Extracted information:
---
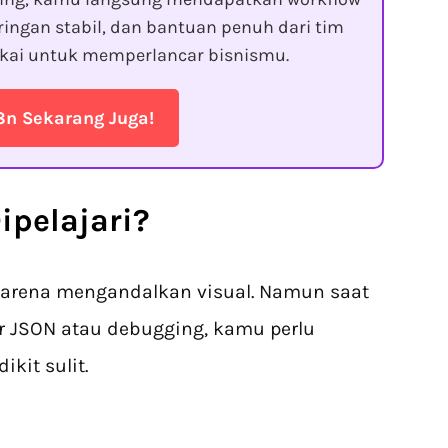
ringan stabil, dan bantuan penuh dari tim
kai untuk memperlancar bisnismu.
8n Sekarang Juga!
ipelajari?
karena mengandalkan visual. Namun saat
r JSON atau debugging, kamu perlu
kit sulit.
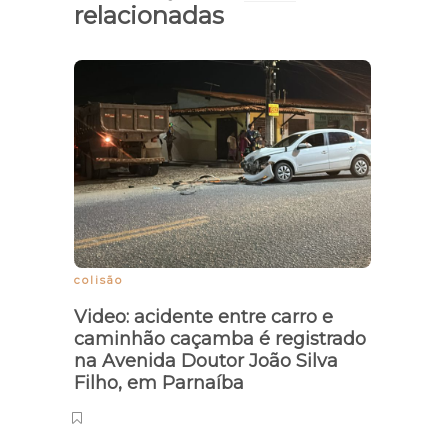
relacionadas
colisão
Econo
Video: acidente entre carro e
Preç
caminhão caçamba é registrado
aume
na Avenida Doutor João Silva
quint
Filho, em Parnaíba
---
Exercise:
Give the listing again in full, exactly as it is, but without its images.

Result for this task:
ringan stabil, dan bantuan penuh dari tim
kai untuk memperlancar bisnismu.
8n Sekarang Juga!
ipelajari?
karena mengandalkan visual. Namun saat
r JSON atau debugging, kamu perlu
kit sulit.
relacionadas
colisão
Econo
Video: acidente entre carro e
Preç
caminhão caçamba é registrado
aume
na Avenida Doutor João Silva
quint
Filho, em Parnaíba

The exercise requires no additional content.